(PROVIDED RECORDS)
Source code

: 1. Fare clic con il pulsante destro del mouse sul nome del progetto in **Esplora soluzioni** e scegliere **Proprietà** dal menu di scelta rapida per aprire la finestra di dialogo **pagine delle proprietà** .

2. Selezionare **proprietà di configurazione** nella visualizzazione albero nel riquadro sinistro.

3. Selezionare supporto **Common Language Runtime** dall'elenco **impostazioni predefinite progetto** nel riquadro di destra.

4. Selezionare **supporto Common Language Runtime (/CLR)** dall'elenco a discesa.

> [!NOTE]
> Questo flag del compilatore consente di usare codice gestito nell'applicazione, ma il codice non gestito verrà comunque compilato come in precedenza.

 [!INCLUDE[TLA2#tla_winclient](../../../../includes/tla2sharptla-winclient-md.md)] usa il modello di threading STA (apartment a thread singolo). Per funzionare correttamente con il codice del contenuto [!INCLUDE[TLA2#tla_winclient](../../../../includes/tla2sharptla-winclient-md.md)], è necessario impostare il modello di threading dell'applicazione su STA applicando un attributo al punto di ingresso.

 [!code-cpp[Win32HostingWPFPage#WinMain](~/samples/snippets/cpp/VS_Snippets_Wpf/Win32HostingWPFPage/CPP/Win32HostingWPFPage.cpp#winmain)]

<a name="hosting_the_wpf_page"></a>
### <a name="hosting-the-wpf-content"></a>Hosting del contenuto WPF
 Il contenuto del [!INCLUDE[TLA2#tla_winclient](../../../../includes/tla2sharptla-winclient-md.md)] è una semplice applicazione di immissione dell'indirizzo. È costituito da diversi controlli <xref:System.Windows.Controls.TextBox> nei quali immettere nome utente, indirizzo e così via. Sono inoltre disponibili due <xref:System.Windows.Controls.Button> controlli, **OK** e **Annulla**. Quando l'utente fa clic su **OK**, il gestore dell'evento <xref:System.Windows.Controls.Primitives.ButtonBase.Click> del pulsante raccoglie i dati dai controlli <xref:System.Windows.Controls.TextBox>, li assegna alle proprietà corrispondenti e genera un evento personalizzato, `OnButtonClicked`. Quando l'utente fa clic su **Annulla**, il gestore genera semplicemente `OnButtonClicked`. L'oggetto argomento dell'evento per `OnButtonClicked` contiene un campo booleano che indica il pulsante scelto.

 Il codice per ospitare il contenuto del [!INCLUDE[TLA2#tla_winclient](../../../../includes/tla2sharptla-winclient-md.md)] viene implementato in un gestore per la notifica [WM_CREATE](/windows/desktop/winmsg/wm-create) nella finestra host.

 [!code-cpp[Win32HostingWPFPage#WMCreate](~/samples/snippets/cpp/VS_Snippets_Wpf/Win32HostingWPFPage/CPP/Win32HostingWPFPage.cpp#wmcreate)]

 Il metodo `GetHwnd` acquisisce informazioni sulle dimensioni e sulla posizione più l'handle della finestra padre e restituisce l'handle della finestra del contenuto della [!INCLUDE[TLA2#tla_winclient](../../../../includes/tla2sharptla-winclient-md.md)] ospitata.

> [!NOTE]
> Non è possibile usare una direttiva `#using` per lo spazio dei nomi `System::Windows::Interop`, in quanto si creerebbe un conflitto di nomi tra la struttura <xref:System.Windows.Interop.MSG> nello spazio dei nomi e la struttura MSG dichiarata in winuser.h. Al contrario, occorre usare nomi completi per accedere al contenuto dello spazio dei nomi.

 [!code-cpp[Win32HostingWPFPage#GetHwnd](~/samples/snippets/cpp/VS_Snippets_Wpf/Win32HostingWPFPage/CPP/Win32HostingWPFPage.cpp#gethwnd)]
(End PROVIDED RECORDS)
*ASSIGNMENT*
Reproduce every one of the items above verbatim, copying each line without alteration.

*WRITTEN SOLUTION*
Source code

: 1. Fare clic con il pulsante destro del mouse sul nome del progetto in **Esplora soluzioni** e scegliere **Proprietà** dal menu di scelta rapida per aprire la finestra di dialogo **pagine delle proprietà** .

2. Selezionare **proprietà di configurazione** nella visualizzazione albero nel riquadro sinistro.

3. Selezionare supporto **Common Language Runtime** dall'elenco **impostazioni predefinite progetto** nel riquadro di destra.

4. Selezionare **supporto Common Language Runtime (/CLR)** dall'elenco a discesa.

> [!NOTE]
> Questo flag del compilatore consente di usare codice gestito nell'applicazione, ma il codice non gestito verrà comunque compilato come in precedenza.

 [!INCLUDE[TLA2#tla_winclient](../../../../includes/tla2sharptla-winclient-md.md)] usa il modello di threading STA (apartment a thread singolo). Per funzionare correttamente con il codice del contenuto [!INCLUDE[TLA2#tla_winclient](../../../../includes/tla2sharptla-winclient-md.md)], è necessario impostare il modello di threading dell'applicazione su STA applicando un attributo al punto di ingresso.

 [!code-cpp[Win32HostingWPFPage#WinMain](~/samples/snippets/cpp/VS_Snippets_Wpf/Win32HostingWPFPage/CPP/Win32HostingWPFPage.cpp#winmain)]

<a name="hosting_the_wpf_page"></a>
### <a name="hosting-the-wpf-content"></a>Hosting del contenuto WPF
 Il contenuto del [!INCLUDE[TLA2#tla_winclient](../../../../includes/tla2sharptla-winclient-md.md)] è una semplice applicazione di immissione dell'indirizzo. È costituito da diversi controlli <xref:System.Windows.Controls.TextBox> nei quali immettere nome utente, indirizzo e così via. Sono inoltre disponibili due <xref:System.Windows.Controls.Button> controlli, **OK** e **Annulla**. Quando l'utente fa clic su **OK**, il gestore dell'evento <xref:System.Windows.Controls.Primitives.ButtonBase.Click> del pulsante raccoglie i dati dai controlli <xref:System.Windows.Controls.TextBox>, li assegna alle proprietà corrispondenti e genera un evento personalizzato, `OnButtonClicked`. Quando l'utente fa clic su **Annulla**, il gestore genera semplicemente `OnButtonClicked`. L'oggetto argomento dell'evento per `OnButtonClicked` contiene un campo booleano che indica il pulsante scelto.

 Il codice per ospitare il contenuto del [!INCLUDE[TLA2#tla_winclient](../../../../includes/tla2sharptla-winclient-md.md)] viene implementato in un gestore per la notifica [WM_CREATE](/windows/desktop/winmsg/wm-create) nella finestra host.

 [!code-cpp[Win32HostingWPFPage#WMCreate](~/samples/snippets/cpp/VS_Snippets_Wpf/Win32HostingWPFPage/CPP/Win32HostingWPFPage.cpp#wmcreate)]

 Il metodo `GetHwnd` acquisisce informazioni sulle dimensioni e sulla posizione più l'handle della finestra padre e restituisce l'handle della finestra del contenuto della [!INCLUDE[TLA2#tla_winclient](../../../../includes/tla2sharptla-winclient-md.md)] ospitata.

> [!NOTE]
> Non è possibile usare una direttiva `#using` per lo spazio dei nomi `System::Windows::Interop`, in quanto si creerebbe un conflitto di nomi tra la struttura <xref:System.Windows.Interop.MSG> nello spazio dei nomi e la struttura MSG dichiarata in winuser.h. Al contrario, occorre usare nomi completi per accedere al contenuto dello spazio dei nomi.

 [!code-cpp[Win32HostingWPFPage#GetHwnd](~/samples/snippets/cpp/VS_Snippets_Wpf/Win32HostingWPFPage/CPP/Win32HostingWPFPage.cpp#gethwnd)]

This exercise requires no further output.